DOEL VAN DE OPDRACHT —
Typ de regels uit het onderstaande materiaal letterlijk over, beginnend bij de regel met "Linear regression scatter plot for Southern Hemisphere: Humidity" en eindigend bij de regel met "Linear regression scatter plot for Southern Hemisphere: Wind". Beide regels horen erbij.
┄┄┄┄┄┄┄┄┄┄┄┄┄┄┄┄┄┄┄┄
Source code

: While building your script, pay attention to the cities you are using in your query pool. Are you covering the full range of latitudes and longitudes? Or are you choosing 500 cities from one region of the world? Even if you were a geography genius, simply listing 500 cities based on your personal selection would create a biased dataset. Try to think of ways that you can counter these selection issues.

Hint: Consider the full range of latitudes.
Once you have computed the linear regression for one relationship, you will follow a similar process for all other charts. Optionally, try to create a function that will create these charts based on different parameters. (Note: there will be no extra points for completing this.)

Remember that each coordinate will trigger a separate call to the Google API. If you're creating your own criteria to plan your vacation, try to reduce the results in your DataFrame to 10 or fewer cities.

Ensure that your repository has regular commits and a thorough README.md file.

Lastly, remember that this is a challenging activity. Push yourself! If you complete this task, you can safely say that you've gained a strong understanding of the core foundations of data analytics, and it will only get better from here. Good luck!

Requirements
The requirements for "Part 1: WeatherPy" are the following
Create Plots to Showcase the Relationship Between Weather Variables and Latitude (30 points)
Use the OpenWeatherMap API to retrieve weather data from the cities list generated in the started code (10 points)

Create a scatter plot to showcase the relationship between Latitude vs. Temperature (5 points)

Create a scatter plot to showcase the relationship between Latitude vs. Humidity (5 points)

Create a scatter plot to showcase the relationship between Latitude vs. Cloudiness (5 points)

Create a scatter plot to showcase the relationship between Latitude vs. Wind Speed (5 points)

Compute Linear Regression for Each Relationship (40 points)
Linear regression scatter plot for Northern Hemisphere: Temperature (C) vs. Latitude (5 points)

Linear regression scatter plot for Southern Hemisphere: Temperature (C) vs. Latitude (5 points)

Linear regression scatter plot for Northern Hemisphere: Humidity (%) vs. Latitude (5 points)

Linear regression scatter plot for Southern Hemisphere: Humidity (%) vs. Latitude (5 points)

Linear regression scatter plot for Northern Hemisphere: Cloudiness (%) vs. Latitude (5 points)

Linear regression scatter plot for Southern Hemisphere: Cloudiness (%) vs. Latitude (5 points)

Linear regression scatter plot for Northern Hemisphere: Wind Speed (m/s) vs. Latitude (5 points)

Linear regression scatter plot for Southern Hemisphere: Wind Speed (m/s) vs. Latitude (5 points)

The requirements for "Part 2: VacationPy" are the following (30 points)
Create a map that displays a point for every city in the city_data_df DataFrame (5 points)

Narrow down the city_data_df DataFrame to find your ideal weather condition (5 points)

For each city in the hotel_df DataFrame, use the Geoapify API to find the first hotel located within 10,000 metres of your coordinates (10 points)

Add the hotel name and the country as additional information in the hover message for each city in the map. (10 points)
┄┄┄┄┄┄┄┄┄┄┄┄┄┄┄┄┄┄┄┄
VOLTOOIDE OEFENING —
Linear regression scatter plot for Southern Hemisphere: Humidity (%) vs. Latitude (5 points)

Linear regression scatter plot for Northern Hemisphere: Cloudiness (%) vs. Latitude (5 points)

Linear regression scatter plot for Southern Hemisphere: Cloudiness (%) vs. Latitude (5 points)

Linear regression scatter plot for Northern Hemisphere: Wind Speed (m/s) vs. Latitude (5 points)

Linear regression scatter plot for Southern Hemisphere: Wind Speed (m/s) vs. Latitude (5 points)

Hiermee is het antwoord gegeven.